What was in the water at Enron?

While reading The Smartest Guys in the Room, I became increasingly angry about the Enron scandal and it disgusted me in terms of the level of corruption within the company.  In my oversimplified 7th grade memory of the Enron scandal, I thought that Ken Lay was a terrible person who was the cause of the downfall of Enron.  While reading Smartest Guys in the Room, I realized that there was no one person who was the downfall of Enron, but that so many people within Enron were just as responsible as Ken Lay.  I didn’t understand how so many people could act unethically and at times illegally, to increase profits.  What could possibly make a group of smart people with such high degrees from Ivy League schools act the way Enron did?  Why couldn’t they see any of the possible ramifications of their actions, or if they did why did they decide to ignore the signs?  What was in the water they were drinking that made some of the smartest guys in the room act so stupidly?

As I was reading Organizations and Organizing, I began to make connections between what happened at Enron and the concept of organizational culture.  Davis and Scott state that organizational culture creates belief systems that cause participants to “not only know what they are expected to do for the good of the organization, but they also want to do it” (214).  In the case of Enron, employees knew that they were expected to do whatever it took to increase profits; Lay had made that message apparent from the beginning.  Culture can explain why people like Skilling, Mark, Baxter, Fastow, Glisan and others were so willing to act unethically and at times illegally for Enron.

● **Prompt 1**: Reproduce part of the essay on Enron, beginning at the words "As I was reading" and stopping after "illegally for Enron.".
● **Prompt 2**: Summarize the essay on Enron in two sentences.
The lines play no part in this work.

● **Dataset rows**:
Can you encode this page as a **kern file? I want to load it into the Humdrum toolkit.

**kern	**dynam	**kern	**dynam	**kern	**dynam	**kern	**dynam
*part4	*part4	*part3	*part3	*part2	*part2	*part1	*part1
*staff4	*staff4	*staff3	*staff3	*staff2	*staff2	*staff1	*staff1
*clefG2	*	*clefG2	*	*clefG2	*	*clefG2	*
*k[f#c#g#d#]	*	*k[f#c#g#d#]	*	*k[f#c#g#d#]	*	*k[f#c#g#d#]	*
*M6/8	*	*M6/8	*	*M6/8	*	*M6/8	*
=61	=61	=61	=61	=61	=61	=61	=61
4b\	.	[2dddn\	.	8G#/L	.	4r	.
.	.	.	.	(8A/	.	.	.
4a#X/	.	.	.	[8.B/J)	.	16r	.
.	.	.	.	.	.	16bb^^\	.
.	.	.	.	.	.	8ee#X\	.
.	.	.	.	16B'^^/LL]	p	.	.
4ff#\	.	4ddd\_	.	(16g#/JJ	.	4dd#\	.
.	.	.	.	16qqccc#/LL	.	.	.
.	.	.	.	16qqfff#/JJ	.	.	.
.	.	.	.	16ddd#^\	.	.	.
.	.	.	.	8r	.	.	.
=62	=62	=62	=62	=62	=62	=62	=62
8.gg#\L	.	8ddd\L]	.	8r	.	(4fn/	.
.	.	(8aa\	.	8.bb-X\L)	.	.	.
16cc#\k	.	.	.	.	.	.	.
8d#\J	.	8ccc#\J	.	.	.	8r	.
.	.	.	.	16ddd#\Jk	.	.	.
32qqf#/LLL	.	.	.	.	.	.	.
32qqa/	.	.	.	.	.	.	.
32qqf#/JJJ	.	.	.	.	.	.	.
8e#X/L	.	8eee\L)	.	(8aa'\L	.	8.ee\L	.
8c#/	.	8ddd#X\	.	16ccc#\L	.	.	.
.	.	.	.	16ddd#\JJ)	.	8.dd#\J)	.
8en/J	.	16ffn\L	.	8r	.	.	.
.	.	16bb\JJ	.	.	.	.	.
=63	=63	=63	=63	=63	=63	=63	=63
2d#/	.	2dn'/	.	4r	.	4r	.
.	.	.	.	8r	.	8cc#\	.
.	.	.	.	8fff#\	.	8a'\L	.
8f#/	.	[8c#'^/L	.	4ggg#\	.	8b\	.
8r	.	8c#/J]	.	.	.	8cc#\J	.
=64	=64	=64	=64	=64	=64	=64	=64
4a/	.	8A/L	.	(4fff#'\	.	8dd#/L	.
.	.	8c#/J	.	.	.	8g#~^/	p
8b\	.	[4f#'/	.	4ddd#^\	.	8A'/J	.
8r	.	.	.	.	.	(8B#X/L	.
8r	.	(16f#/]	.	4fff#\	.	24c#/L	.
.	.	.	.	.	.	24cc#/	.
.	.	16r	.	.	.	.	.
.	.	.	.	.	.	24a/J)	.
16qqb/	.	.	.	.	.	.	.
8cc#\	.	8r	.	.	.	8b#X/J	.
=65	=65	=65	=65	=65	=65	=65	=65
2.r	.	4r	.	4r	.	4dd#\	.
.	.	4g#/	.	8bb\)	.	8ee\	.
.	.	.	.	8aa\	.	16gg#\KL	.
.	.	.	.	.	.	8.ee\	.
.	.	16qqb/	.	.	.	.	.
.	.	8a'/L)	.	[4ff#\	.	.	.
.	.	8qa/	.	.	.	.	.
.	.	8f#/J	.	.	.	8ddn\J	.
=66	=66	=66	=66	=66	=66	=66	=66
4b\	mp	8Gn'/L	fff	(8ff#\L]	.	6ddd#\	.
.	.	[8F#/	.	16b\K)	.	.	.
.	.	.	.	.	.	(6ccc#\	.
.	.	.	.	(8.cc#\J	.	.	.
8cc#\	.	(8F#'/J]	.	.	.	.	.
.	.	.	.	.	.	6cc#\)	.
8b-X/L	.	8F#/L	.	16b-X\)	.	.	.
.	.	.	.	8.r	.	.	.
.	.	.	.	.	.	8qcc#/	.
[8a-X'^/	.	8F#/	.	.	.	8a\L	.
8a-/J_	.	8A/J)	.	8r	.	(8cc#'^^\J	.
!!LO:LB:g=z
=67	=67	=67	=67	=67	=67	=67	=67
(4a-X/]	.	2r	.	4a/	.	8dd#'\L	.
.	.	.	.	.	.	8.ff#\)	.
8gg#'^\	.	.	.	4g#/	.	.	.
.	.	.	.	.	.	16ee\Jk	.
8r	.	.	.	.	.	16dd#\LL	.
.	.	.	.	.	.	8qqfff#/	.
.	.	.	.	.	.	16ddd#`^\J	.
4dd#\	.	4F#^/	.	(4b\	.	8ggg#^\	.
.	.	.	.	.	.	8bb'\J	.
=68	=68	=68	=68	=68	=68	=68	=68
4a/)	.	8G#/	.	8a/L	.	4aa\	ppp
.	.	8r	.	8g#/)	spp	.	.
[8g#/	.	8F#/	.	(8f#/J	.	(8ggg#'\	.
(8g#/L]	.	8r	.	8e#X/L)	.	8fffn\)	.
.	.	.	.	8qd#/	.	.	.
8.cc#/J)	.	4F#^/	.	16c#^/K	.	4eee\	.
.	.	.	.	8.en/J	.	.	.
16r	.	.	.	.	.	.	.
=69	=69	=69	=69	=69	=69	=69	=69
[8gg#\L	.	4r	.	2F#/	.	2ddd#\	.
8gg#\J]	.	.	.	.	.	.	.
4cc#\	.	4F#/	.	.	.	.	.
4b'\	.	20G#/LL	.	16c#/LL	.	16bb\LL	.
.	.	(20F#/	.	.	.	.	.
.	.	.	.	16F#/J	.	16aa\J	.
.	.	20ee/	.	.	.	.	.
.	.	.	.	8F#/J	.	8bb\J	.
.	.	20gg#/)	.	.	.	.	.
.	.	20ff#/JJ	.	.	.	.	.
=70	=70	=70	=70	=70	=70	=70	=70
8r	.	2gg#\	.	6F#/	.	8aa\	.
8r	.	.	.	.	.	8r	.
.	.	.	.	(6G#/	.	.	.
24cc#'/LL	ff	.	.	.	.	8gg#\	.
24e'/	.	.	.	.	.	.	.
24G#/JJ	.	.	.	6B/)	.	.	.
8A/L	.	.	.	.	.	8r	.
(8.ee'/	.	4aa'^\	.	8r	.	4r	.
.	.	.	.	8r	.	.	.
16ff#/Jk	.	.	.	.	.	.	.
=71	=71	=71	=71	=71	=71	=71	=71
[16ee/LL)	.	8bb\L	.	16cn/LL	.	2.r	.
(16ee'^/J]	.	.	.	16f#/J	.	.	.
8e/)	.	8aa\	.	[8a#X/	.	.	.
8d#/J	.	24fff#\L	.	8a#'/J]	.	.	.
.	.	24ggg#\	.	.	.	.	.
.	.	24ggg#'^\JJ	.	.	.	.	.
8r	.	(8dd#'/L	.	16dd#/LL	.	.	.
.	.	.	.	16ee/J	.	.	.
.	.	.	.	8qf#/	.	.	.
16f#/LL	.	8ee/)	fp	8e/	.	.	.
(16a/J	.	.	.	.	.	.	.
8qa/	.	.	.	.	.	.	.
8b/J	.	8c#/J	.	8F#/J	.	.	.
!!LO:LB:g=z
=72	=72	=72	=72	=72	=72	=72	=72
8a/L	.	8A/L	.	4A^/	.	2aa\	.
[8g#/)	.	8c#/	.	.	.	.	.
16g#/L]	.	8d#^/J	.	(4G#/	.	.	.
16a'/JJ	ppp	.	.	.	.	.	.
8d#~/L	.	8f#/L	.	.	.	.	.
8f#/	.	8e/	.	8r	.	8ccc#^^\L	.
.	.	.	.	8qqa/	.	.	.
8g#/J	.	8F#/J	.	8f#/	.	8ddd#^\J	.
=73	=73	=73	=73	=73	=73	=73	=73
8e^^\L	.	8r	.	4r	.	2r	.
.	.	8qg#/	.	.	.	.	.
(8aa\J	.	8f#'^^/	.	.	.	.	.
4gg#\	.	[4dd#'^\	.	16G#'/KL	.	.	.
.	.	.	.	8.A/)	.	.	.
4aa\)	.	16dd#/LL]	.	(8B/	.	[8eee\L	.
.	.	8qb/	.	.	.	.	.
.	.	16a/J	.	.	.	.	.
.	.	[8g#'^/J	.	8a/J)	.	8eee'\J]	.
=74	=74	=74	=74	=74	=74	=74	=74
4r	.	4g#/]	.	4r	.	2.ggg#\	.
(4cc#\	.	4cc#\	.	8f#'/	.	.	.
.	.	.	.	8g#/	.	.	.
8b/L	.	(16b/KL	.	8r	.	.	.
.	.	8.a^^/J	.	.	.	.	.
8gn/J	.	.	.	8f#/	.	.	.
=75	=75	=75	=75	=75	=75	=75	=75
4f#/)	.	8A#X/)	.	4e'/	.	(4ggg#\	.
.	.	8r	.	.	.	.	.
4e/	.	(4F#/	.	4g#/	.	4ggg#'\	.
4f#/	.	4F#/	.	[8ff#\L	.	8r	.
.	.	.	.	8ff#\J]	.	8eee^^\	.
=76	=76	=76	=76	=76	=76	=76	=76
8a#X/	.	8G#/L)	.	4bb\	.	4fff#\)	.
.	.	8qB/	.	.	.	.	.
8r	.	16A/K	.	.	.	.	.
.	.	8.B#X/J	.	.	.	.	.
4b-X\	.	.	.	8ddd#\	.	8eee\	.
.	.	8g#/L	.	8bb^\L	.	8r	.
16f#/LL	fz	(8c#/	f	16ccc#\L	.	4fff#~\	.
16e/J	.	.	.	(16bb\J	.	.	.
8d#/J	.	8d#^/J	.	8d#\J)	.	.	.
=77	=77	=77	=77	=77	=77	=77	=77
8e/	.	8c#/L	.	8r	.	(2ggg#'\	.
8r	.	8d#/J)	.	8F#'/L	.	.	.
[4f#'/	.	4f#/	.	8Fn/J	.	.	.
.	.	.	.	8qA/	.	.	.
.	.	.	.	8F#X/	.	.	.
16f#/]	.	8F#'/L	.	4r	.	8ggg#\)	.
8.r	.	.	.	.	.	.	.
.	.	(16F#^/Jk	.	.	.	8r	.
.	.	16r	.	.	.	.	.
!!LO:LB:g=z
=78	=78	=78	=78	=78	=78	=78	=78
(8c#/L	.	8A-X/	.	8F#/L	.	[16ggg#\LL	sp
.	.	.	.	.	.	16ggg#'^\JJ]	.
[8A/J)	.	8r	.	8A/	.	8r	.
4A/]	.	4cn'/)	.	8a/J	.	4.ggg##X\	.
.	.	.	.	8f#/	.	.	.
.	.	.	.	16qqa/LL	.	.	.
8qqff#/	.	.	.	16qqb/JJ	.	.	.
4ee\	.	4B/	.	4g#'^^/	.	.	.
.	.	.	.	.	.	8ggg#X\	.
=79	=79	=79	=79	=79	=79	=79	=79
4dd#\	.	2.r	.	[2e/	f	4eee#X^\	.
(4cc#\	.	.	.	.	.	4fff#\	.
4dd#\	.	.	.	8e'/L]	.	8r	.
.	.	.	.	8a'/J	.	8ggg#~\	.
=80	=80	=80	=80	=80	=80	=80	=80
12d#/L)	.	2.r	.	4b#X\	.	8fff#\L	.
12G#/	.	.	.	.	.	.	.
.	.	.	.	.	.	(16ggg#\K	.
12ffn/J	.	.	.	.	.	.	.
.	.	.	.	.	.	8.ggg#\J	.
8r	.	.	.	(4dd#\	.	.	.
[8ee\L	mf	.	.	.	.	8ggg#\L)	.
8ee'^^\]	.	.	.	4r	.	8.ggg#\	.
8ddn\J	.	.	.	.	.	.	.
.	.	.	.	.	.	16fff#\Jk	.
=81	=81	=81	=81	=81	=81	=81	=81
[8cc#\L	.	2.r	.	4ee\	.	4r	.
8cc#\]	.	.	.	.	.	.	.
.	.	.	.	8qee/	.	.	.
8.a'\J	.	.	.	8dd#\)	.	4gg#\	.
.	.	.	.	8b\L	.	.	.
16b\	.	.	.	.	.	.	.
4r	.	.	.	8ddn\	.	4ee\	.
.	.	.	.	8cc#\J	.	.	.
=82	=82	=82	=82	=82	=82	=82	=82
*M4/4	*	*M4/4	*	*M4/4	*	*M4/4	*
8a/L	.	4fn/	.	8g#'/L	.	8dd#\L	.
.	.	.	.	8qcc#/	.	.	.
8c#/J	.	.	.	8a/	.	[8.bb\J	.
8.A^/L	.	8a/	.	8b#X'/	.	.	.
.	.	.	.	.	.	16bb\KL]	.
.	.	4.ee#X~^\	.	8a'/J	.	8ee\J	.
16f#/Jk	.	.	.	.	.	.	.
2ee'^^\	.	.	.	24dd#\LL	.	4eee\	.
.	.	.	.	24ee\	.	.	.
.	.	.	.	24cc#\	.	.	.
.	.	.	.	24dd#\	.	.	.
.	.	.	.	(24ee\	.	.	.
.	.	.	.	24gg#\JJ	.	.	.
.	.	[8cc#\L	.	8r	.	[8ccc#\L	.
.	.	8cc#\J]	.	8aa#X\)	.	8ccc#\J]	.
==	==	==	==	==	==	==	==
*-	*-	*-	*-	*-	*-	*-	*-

● **Full response 1**:
As I was reading Organizations and Organizing, I began to make connections between what happened at Enron and the concept of organizational culture.  Davis and Scott state that organizational culture creates belief systems that cause participants to “not only know what they are expected to do for the good of the organization, but they also want to do it” (214).  In the case of Enron, employees knew that they were expected to do whatever it took to increase profits; Lay had made that message apparent from the beginning.  Culture can explain why people like Skilling, Mark, Baxter, Fastow, Glisan and others were so willing to act unethically and at times illegally for Enron.

● **Full response 2**: Reading The Smartest Guys in the Room made the writer angry about the corruption at Enron and showed that many people in the company, not only Ken Lay, were responsible for its downfall. Reading Organizations and Organizing, the writer tied this to organizational culture, holding that Enron's expectation of doing whatever it took to increase profits explains why people like Skilling and Fastow were willing to act unethically and at times illegally.